[Data in this exercise — start]

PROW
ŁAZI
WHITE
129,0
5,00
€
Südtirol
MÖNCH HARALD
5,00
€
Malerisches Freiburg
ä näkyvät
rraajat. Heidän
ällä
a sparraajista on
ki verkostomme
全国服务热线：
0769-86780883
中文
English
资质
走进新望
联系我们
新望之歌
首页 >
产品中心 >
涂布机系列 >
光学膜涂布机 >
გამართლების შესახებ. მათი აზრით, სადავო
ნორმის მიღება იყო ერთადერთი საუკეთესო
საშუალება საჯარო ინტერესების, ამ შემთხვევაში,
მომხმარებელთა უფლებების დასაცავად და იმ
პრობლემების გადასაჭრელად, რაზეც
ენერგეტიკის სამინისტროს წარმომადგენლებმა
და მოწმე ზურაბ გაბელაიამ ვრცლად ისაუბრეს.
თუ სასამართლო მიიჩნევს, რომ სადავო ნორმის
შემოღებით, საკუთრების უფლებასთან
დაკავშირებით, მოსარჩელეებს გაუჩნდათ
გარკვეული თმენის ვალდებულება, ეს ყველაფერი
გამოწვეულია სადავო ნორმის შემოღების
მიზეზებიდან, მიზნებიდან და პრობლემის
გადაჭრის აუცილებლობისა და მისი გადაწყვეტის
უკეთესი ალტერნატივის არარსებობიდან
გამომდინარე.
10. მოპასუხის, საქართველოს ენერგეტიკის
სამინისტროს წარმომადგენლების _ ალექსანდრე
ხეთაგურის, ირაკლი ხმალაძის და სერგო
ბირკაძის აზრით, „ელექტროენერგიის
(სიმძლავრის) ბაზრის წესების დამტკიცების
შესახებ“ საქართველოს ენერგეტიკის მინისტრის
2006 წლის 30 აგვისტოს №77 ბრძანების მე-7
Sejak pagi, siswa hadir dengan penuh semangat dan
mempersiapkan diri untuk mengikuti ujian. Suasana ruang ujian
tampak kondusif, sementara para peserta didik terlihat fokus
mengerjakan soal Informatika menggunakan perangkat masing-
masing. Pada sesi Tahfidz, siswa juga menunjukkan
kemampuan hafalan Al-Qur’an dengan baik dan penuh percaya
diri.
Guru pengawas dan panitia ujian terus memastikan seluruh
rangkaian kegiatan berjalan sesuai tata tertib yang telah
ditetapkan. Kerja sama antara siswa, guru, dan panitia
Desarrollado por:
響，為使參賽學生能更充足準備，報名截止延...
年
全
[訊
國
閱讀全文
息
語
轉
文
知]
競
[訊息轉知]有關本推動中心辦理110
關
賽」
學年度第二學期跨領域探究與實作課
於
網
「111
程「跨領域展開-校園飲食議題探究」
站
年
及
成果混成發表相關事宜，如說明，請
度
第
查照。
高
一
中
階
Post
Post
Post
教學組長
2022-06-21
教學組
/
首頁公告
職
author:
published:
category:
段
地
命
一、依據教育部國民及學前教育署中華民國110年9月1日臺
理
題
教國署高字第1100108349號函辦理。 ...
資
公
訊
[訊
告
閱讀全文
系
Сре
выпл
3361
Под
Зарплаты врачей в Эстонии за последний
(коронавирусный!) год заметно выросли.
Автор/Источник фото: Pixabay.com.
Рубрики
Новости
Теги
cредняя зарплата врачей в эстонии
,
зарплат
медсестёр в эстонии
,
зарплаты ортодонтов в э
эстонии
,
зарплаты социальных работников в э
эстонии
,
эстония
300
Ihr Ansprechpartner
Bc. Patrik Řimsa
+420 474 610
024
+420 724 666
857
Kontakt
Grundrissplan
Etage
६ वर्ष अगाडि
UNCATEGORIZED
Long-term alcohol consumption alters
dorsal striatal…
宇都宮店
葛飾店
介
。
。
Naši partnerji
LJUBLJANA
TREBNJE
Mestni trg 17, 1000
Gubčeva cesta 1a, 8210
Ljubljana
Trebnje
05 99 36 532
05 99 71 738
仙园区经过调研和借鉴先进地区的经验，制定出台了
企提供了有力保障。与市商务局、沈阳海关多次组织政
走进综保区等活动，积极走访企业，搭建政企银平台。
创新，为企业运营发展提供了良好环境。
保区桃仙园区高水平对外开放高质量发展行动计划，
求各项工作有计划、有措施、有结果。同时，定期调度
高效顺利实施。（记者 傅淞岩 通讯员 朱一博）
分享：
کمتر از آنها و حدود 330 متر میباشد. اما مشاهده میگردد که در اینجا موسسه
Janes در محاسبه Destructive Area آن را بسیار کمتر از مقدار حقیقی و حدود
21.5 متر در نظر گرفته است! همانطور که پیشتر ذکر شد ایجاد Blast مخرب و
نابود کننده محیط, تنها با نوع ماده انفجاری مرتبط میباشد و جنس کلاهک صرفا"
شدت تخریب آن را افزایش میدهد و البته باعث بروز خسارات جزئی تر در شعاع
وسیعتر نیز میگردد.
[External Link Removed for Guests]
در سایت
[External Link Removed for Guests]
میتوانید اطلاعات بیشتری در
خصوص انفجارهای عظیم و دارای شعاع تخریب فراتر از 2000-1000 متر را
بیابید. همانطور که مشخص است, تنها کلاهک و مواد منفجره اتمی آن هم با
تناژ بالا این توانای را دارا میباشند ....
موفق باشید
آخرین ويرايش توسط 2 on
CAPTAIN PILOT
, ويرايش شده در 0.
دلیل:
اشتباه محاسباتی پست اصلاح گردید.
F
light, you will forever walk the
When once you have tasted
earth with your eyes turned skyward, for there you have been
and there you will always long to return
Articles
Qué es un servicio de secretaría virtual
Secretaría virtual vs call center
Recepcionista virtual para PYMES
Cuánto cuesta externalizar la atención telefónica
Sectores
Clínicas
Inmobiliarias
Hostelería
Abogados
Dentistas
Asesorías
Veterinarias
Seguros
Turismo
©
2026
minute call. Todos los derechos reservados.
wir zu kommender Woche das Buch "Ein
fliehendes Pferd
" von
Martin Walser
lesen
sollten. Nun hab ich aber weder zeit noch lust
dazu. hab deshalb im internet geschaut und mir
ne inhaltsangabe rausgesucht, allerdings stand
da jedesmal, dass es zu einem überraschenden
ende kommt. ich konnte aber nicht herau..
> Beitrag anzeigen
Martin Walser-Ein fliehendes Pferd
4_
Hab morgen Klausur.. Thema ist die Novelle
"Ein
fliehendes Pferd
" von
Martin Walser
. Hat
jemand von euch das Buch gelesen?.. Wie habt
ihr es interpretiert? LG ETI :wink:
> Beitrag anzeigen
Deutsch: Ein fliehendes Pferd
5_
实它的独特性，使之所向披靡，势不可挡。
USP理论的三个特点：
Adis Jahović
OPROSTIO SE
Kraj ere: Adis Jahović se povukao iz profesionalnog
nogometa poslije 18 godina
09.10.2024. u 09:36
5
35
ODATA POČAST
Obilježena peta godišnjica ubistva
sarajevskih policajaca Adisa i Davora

[Data in this exercise — finish]

§ **What to work on**
Copy down the complete data exactly as supplied.

§ **Reply to the exercise**
PROW
ŁAZI
WHITE
129,0
5,00
€
Südtirol
MÖNCH HARALD
5,00
€
Malerisches Freiburg
ä näkyvät
rraajat. Heidän
ällä
a sparraajista on
ki verkostomme
全国服务热线：
0769-86780883
中文
English
资质
走进新望
联系我们
新望之歌
首页 >
产品中心 >
涂布机系列 >
光学膜涂布机 >
გამართლების შესახებ. მათი აზრით, სადავო
ნორმის მიღება იყო ერთადერთი საუკეთესო
საშუალება საჯარო ინტერესების, ამ შემთხვევაში,
მომხმარებელთა უფლებების დასაცავად და იმ
პრობლემების გადასაჭრელად, რაზეც
ენერგეტიკის სამინისტროს წარმომადგენლებმა
და მოწმე ზურაბ გაბელაიამ ვრცლად ისაუბრეს.
თუ სასამართლო მიიჩნევს, რომ სადავო ნორმის
შემოღებით, საკუთრების უფლებასთან
დაკავშირებით, მოსარჩელეებს გაუჩნდათ
გარკვეული თმენის ვალდებულება, ეს ყველაფერი
გამოწვეულია სადავო ნორმის შემოღების
მიზეზებიდან, მიზნებიდან და პრობლემის
გადაჭრის აუცილებლობისა და მისი გადაწყვეტის
უკეთესი ალტერნატივის არარსებობიდან
გამომდინარე.
10. მოპასუხის, საქართველოს ენერგეტიკის
სამინისტროს წარმომადგენლების _ ალექსანდრე
ხეთაგურის, ირაკლი ხმალაძის და სერგო
ბირკაძის აზრით, „ელექტროენერგიის
(სიმძლავრის) ბაზრის წესების დამტკიცების
შესახებ“ საქართველოს ენერგეტიკის მინისტრის
2006 წლის 30 აგვისტოს №77 ბრძანების მე-7
Sejak pagi, siswa hadir dengan penuh semangat dan
mempersiapkan diri untuk mengikuti ujian. Suasana ruang ujian
tampak kondusif, sementara para peserta didik terlihat fokus
mengerjakan soal Informatika menggunakan perangkat masing-
masing. Pada sesi Tahfidz, siswa juga menunjukkan
kemampuan hafalan Al-Qur’an dengan baik dan penuh percaya
diri.
Guru pengawas dan panitia ujian terus memastikan seluruh
rangkaian kegiatan berjalan sesuai tata tertib yang telah
ditetapkan. Kerja sama antara siswa, guru, dan panitia
Desarrollado por:
響，為使參賽學生能更充足準備，報名截止延...
年
全
[訊
國
閱讀全文
息
語
轉
文
知]
競
[訊息轉知]有關本推動中心辦理110
關
賽」
學年度第二學期跨領域探究與實作課
於
網
「111
程「跨領域展開-校園飲食議題探究」
站
年
及
成果混成發表相關事宜，如說明，請
度
第
查照。
高
一
中
階
Post
Post
Post
教學組長
2022-06-21
教學組
/
首頁公告
職
author:
published:
category:
段
地
命
一、依據教育部國民及學前教育署中華民國110年9月1日臺
理
題
教國署高字第1100108349號函辦理。 ...
資
公
訊
[訊
告
閱讀全文
系
Сре
выпл
3361
Под
Зарплаты врачей в Эстонии за последний
(коронавирусный!) год заметно выросли.
Автор/Источник фото: Pixabay.com.
Рубрики
Новости
Теги
cредняя зарплата врачей в эстонии
,
зарплат
медсестёр в эстонии
,
зарплаты ортодонтов в э
эстонии
,
зарплаты социальных работников в э
эстонии
,
эстония
300
Ihr Ansprechpartner
Bc. Patrik Řimsa
+420 474 610
024
+420 724 666
857
Kontakt
Grundrissplan
Etage
६ वर्ष अगाडि
UNCATEGORIZED
Long-term alcohol consumption alters
dorsal striatal…
宇都宮店
葛飾店
介
。
。
Naši partnerji
LJUBLJANA
TREBNJE
Mestni trg 17, 1000
Gubčeva cesta 1a, 8210
Ljubljana
Trebnje
05 99 36 532
05 99 71 738
仙园区经过调研和借鉴先进地区的经验，制定出台了
企提供了有力保障。与市商务局、沈阳海关多次组织政
走进综保区等活动，积极走访企业，搭建政企银平台。
创新，为企业运营发展提供了良好环境。
保区桃仙园区高水平对外开放高质量发展行动计划，
求各项工作有计划、有措施、有结果。同时，定期调度
高效顺利实施。（记者 傅淞岩 通讯员 朱一博）
分享：
کمتر از آنها و حدود 330 متر میباشد. اما مشاهده میگردد که در اینجا موسسه
Janes در محاسبه Destructive Area آن را بسیار کمتر از مقدار حقیقی و حدود
21.5 متر در نظر گرفته است! همانطور که پیشتر ذکر شد ایجاد Blast مخرب و
نابود کننده محیط, تنها با نوع ماده انفجاری مرتبط میباشد و جنس کلاهک صرفا"
شدت تخریب آن را افزایش میدهد و البته باعث بروز خسارات جزئی تر در شعاع
وسیعتر نیز میگردد.
[External Link Removed for Guests]
در سایت
[External Link Removed for Guests]
میتوانید اطلاعات بیشتری در
خصوص انفجارهای عظیم و دارای شعاع تخریب فراتر از 2000-1000 متر را
بیابید. همانطور که مشخص است, تنها کلاهک و مواد منفجره اتمی آن هم با
تناژ بالا این توانای را دارا میباشند ....
موفق باشید
آخرین ويرايش توسط 2 on
CAPTAIN PILOT
, ويرايش شده در 0.
دلیل:
اشتباه محاسباتی پست اصلاح گردید.
F
light, you will forever walk the
When once you have tasted
earth with your eyes turned skyward, for there you have been
and there you will always long to return
Articles
Qué es un servicio de secretaría virtual
Secretaría virtual vs call center
Recepcionista virtual para PYMES
Cuánto cuesta externalizar la atención telefónica
Sectores
Clínicas
Inmobiliarias
Hostelería
Abogados
Dentistas
Asesorías
Veterinarias
Seguros
Turismo
©
2026
minute call. Todos los derechos reservados.
wir zu kommender Woche das Buch "Ein
fliehendes Pferd
" von
Martin Walser
lesen
sollten. Nun hab ich aber weder zeit noch lust
dazu. hab deshalb im internet geschaut und mir
ne inhaltsangabe rausgesucht, allerdings stand
da jedesmal, dass es zu einem überraschenden
ende kommt. ich konnte aber nicht herau..
> Beitrag anzeigen
Martin Walser-Ein fliehendes Pferd
4_
Hab morgen Klausur.. Thema ist die Novelle
"Ein
fliehendes Pferd
" von
Martin Walser
. Hat
jemand von euch das Buch gelesen?.. Wie habt
ihr es interpretiert? LG ETI :wink:
> Beitrag anzeigen
Deutsch: Ein fliehendes Pferd
5_
实它的独特性，使之所向披靡，势不可挡。
USP理论的三个特点：
Adis Jahović
OPROSTIO SE
Kraj ere: Adis Jahović se povukao iz profesionalnog
nogometa poslije 18 godina
09.10.2024. u 09:36
5
35
ODATA POČAST
Obilježena peta godišnjica ubistva
sarajevskih policajaca Adisa i Davora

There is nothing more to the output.